My partner is BP but is actually in the process of bieng re-diagnosed. He is charting his moods and so far we think he has been in a depressive state for about 2.5 months.
The typical signs are there; withdrawing from friends and family, feeling unworthy, sleeping a lot; hard to concentrate. In general just depressed.
I'm having a bit of a go ont he depression on my end because the he has been pushing me away for a while now. We have not broken off the relationship even though he has suggested now twice. My come back is the same each time, "Unitl we're level head adn we've truly given it a go, I don't want to throw in the towel". He feels guilty because he tells me continuously that he can't provide me what I need.

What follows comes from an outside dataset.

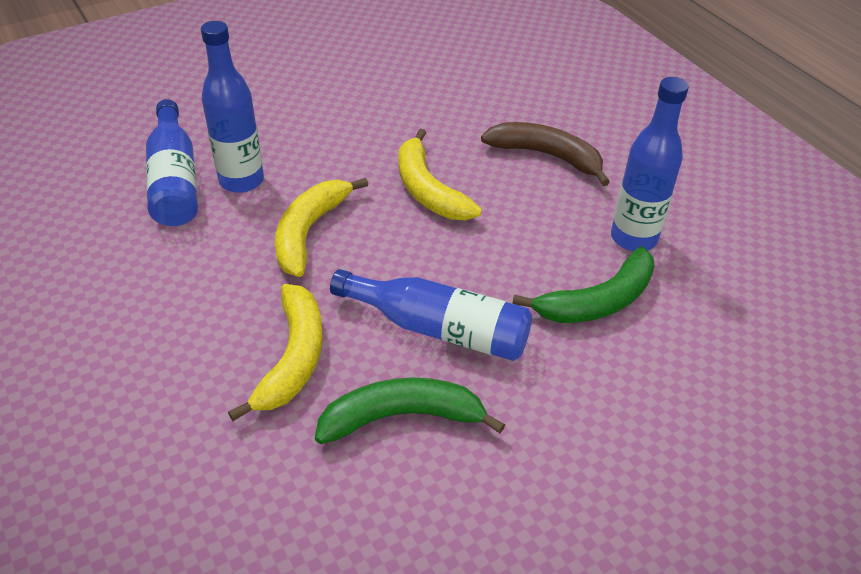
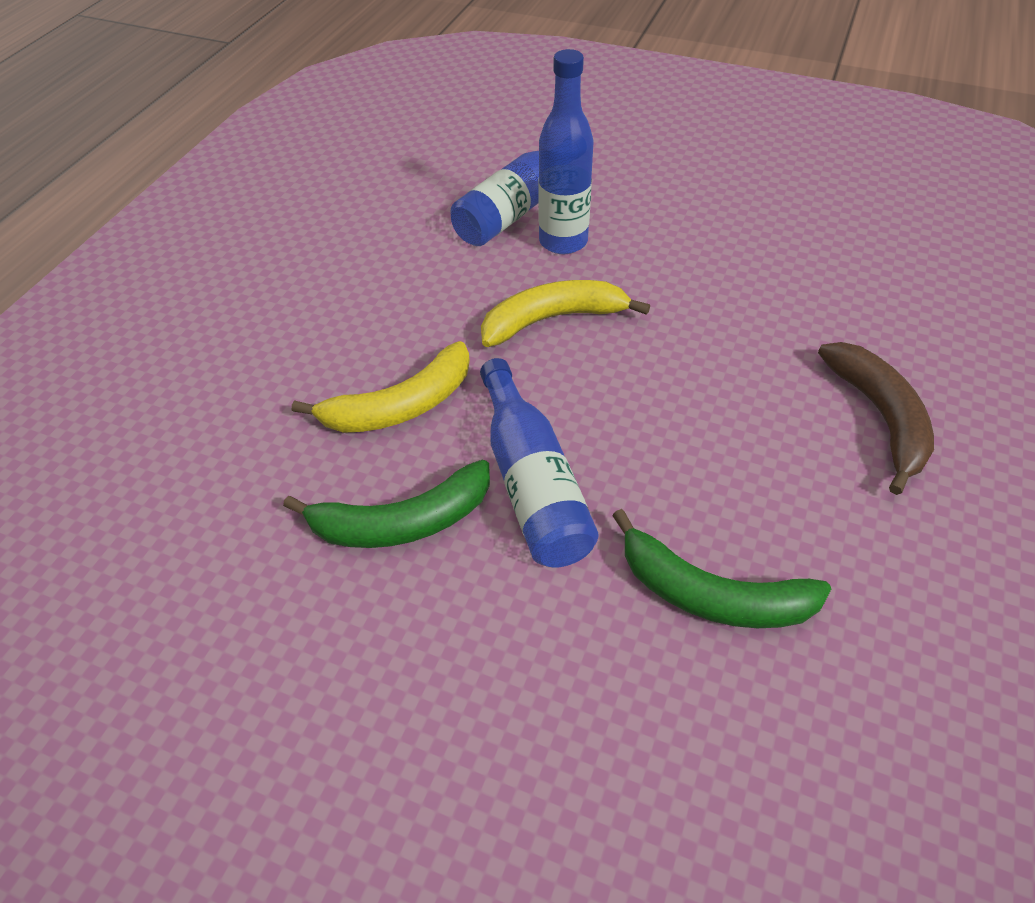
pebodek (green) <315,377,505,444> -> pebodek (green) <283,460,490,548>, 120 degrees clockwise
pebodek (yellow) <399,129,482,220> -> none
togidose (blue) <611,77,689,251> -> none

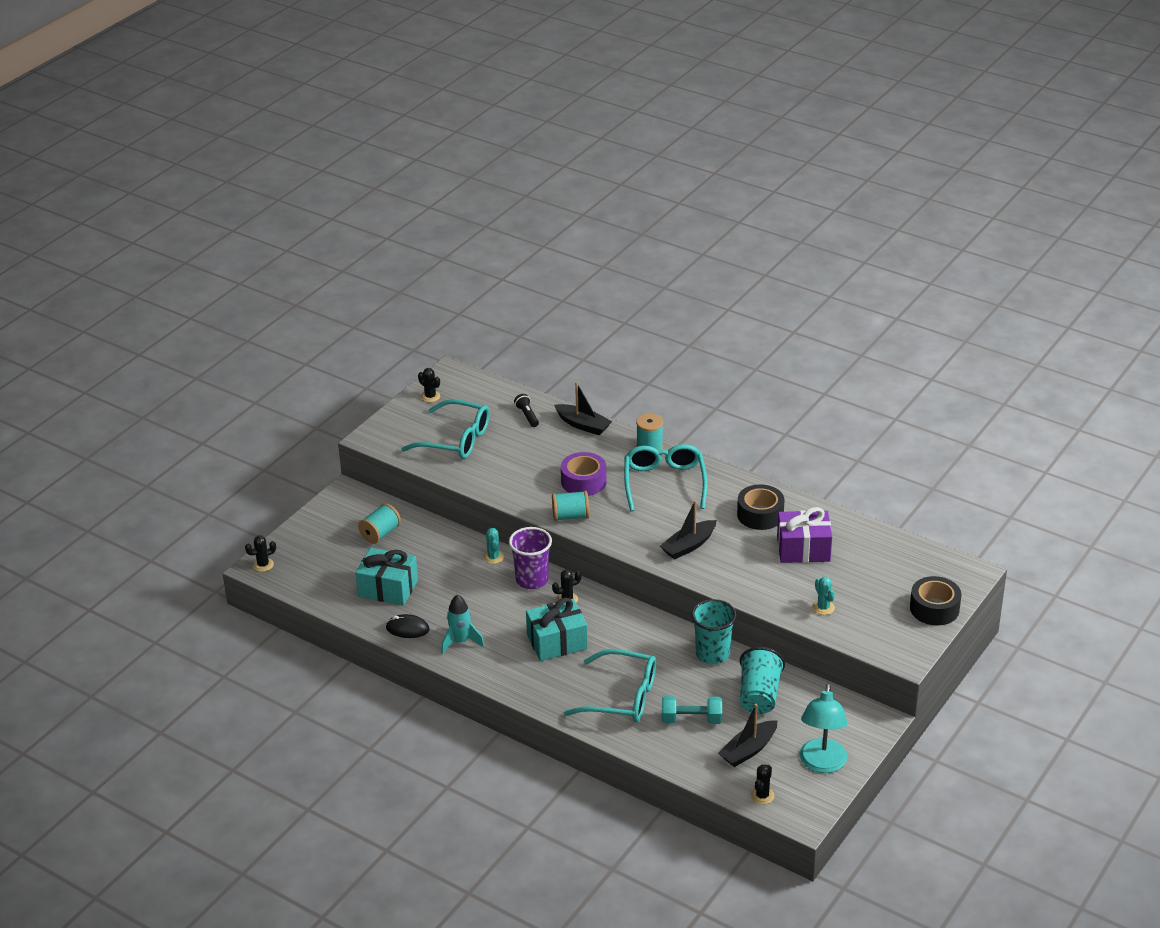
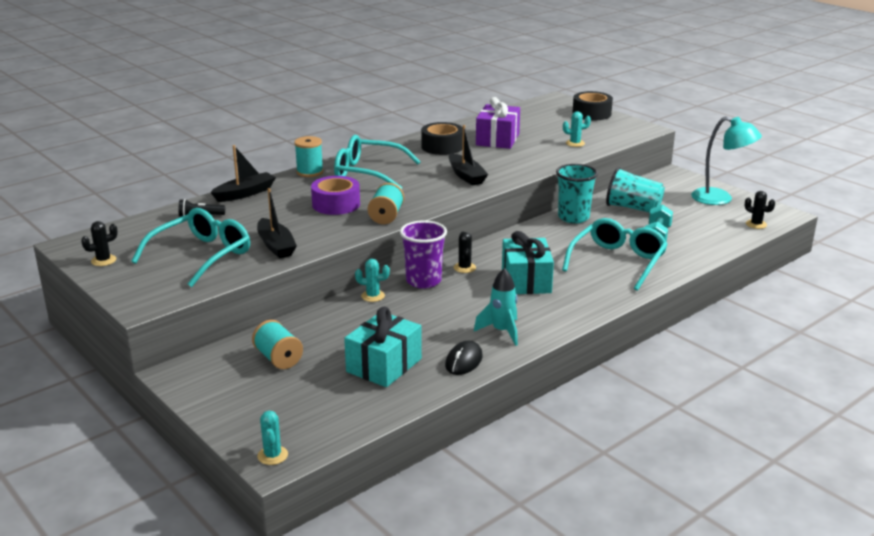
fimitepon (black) <718,704,777,767> -> fimitepon (black) <257,188,297,259>, moved
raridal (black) <245,536,276,572> -> raridal (turquoise) <257,411,288,465>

But this has been said while he is experiencing his episode. Befor ethat, was positive about us, starting a family someday, excited about our relationship,e tc. Now he seems stoic really; emotionless about things.
He was offered a rare opportunity by going to Europe for a few days at absolutely no cost. The dates for this were the ame s dates I was due to visit him (we live in different states). I haven't seen him since the end of June 2007. He took the opportunity without thinking about me coming in that weekend.
I was hurt, and felt like crap about it, but I told him I was happy for him and hopefully it will help lift his episode, who knows. He is taking his anxiety medication with him to try and make sure nothing happens with an attack.
I guess I'm just feeling down but trying harrd to remember that I cannot take this personally. If I was just a friend without the feelings of being his partner/girlfriend, then I'd be excited about this happening to him, but I'm kind of not, since I feel like he isn't putting more priority on my time with him.
From reading threads on here and reading books on the disorder, I know he is not in his right frame of mind and will most likely pull stunts that are a bit hurtful. I guess I just need to time to get over this and let it go.
But feedback from those that can prsonally relate, I'd love to hear from you...Thanks :)
After twelve years of therapy my psychiatrist said something that brought tears to my eyes. He said, "No hablo ingles."